Goal

code

It is a common trend in machine learning competitions to train many models and then combine these models using an ensemble approach. This model could be very big and can cause inference to be very slow. Can we somehow transfer all the knowledge learned by this big model to a smaller network? The answer to this question is yes. In this post, we will learn about the work of Geoffrey Hinton where he distills the knowledge of a big cumbersome neural network into a smaller and more manageable network.

How do we transfer the knowledge of the ensemble model to a smaller network?

The trick is to train the smaller model on the probabilities of the ensemble model. Assume that you have a big ensemble model as shown below.

If it is a classification problem, your targets are usually one-hot representation of labels. To train a smaller network that performs as good as the ensemble network, we need to train the smaller network on the output of ensemble. The following figure gives a demonstration of this training procedure.

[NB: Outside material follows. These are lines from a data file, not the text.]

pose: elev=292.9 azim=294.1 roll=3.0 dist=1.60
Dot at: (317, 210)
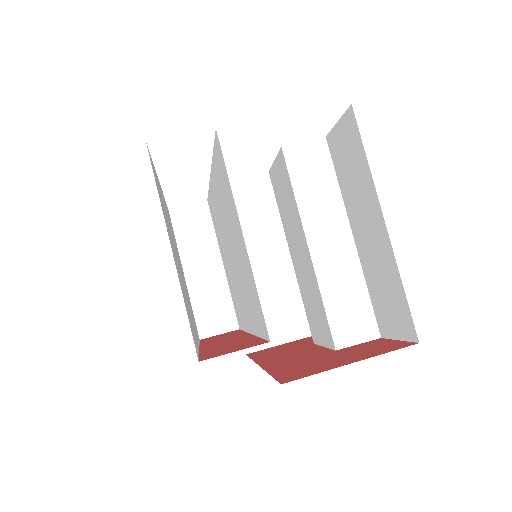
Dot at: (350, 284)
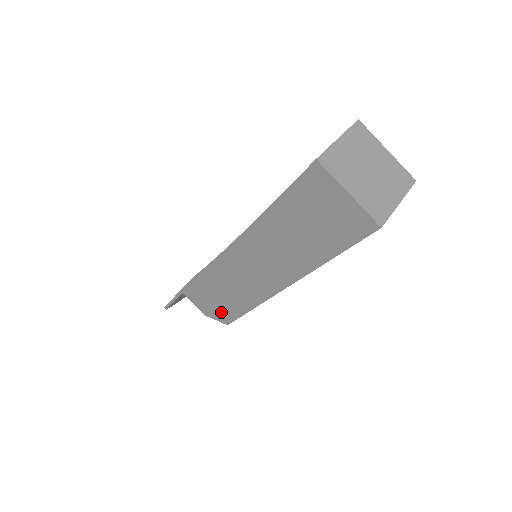
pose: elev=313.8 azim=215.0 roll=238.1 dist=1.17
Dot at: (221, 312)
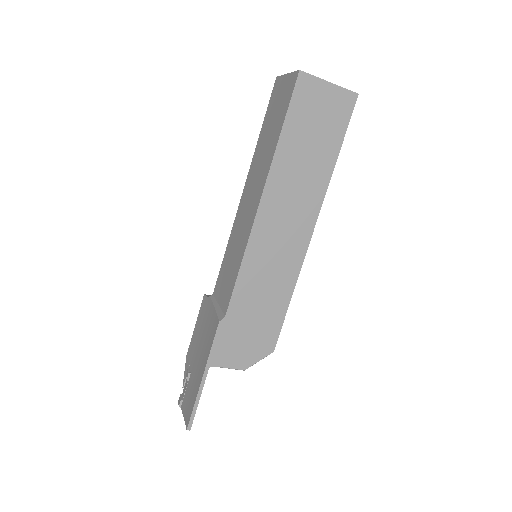
Dot at: (262, 339)
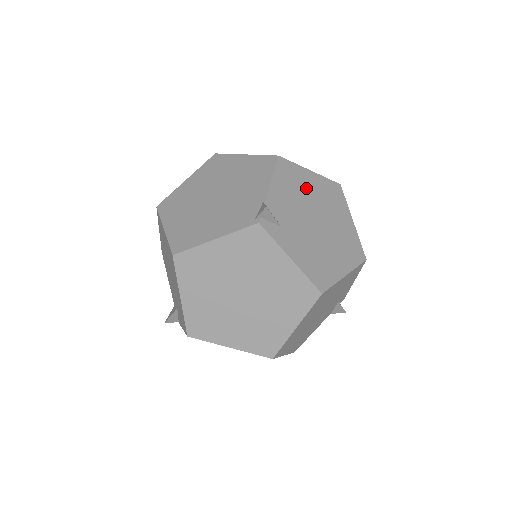
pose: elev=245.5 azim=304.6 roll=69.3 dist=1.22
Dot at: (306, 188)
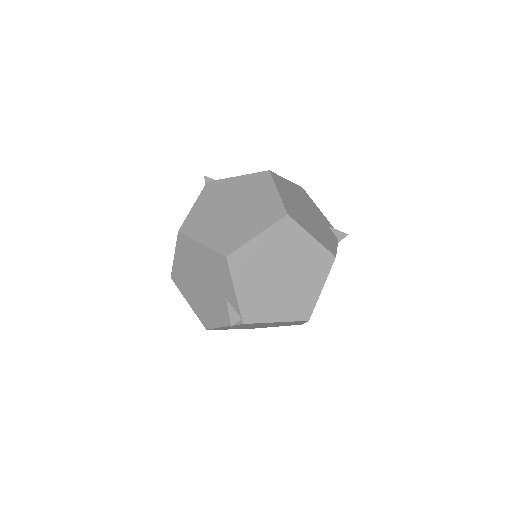
Dot at: occluded
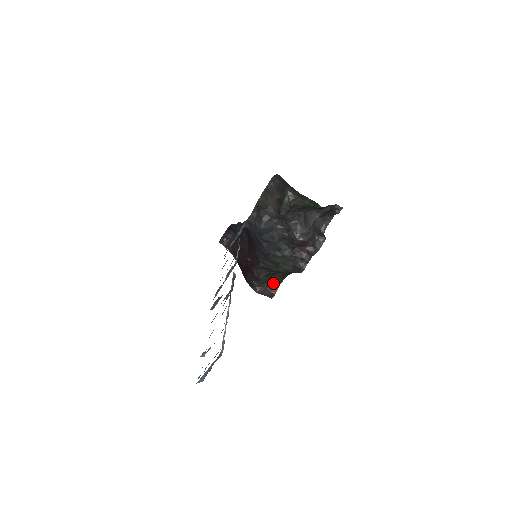
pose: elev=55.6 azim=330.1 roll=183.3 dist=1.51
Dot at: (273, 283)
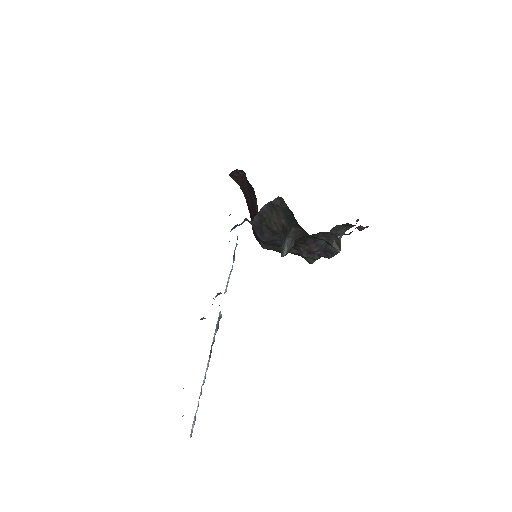
Dot at: occluded
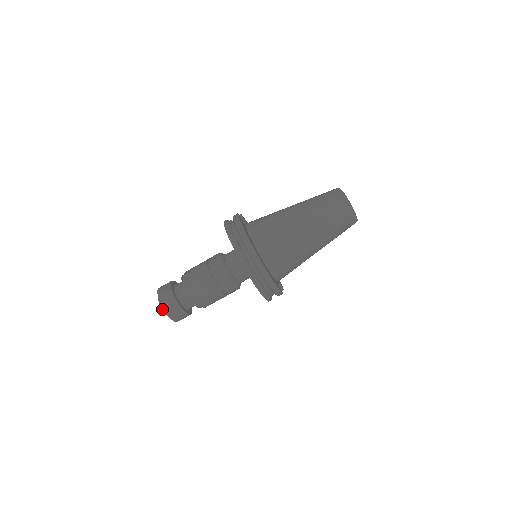
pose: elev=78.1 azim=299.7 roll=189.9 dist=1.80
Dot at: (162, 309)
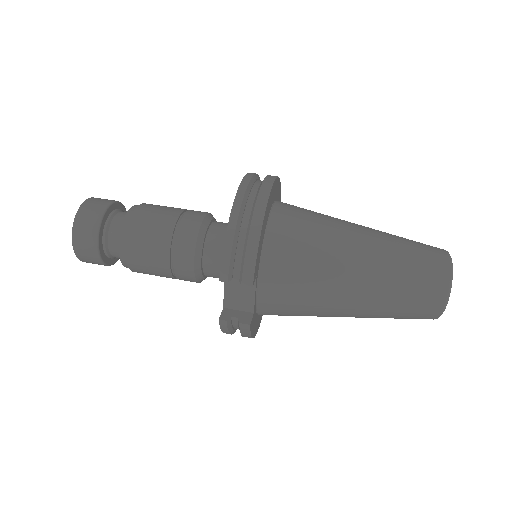
Dot at: occluded
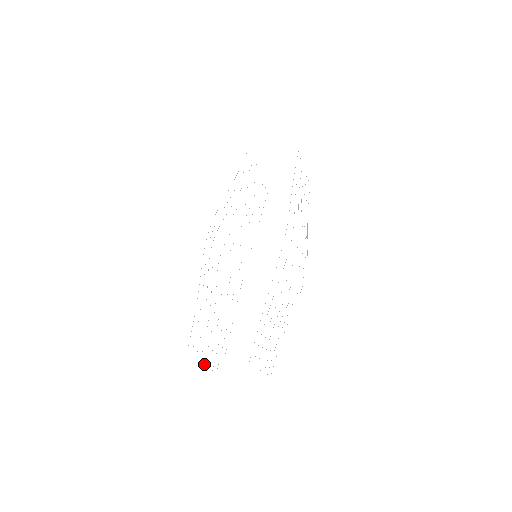
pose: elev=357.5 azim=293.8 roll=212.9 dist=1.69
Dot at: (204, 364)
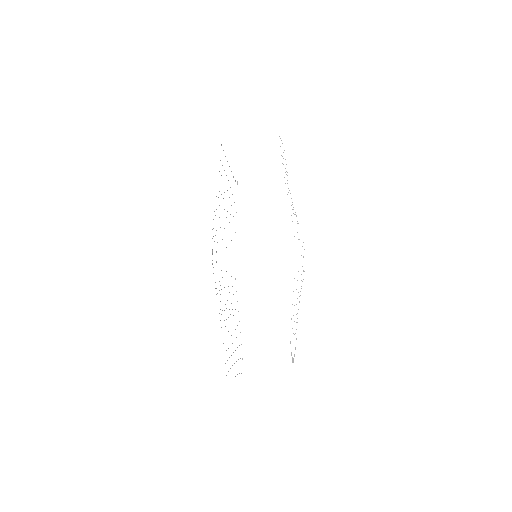
Dot at: (235, 376)
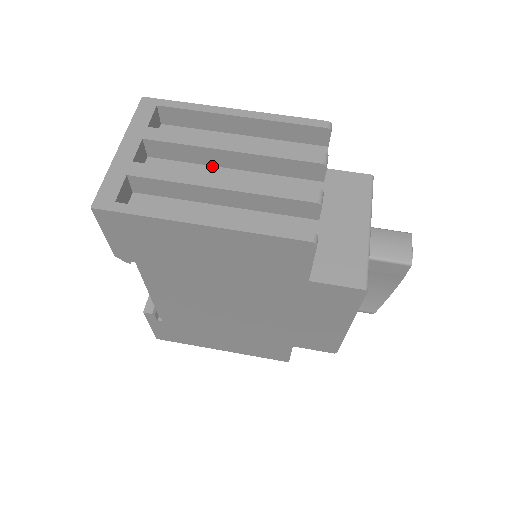
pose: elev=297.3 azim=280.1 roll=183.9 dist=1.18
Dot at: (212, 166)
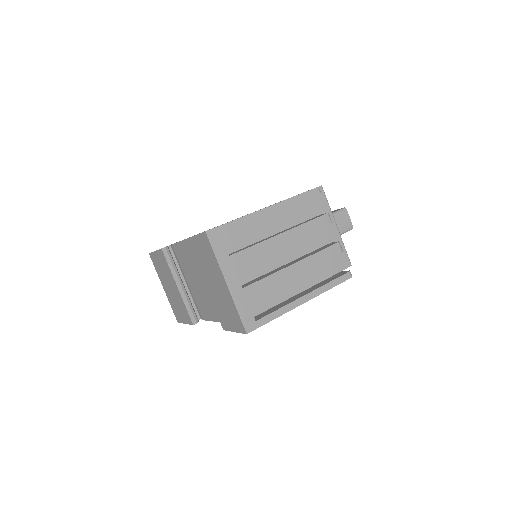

The training procedure for the smaller network consists of two steps:

1. Train on the probabilities of ensemble model with a high temperature \(T\) as shown in the following figure. A natural question comes is why are we using a high temperature for getting the probabilities? The answer lies in the fact that the relative probabilities between classes contains useful information for training. However, these relative probabilities are highly skewed. A high temperature helps in reflecting these relative probabilities more prominently. To understand it, consider the following example: As you can see in the above figure, we are trying to infer the class type of an image by the ensemble model. The input to the ensemble model is an image of a dog. The ensemble model correctly gives high logit values for the class dog and low logit values for the class cat and the class tree. Moreover, there is lot of information in the logit values of other classes. The logit values of cat is higher than the logit values of tree. This implies that the ensemble model is more likely confuse a dog with a cat than a tree. This is a valuable information and this information is utilized by the distilling trick of Geoffrey Hinton. Note that, when we apply the softmax operation on these logit values, we get very low probabilities for classes cat and tree. These probabilities are so small that their contribution into the loss function is negligible. Therefore, we increase the temperature of the softmax operation to make the probabilities of other classes higher to have them a significant contribution into the loss function.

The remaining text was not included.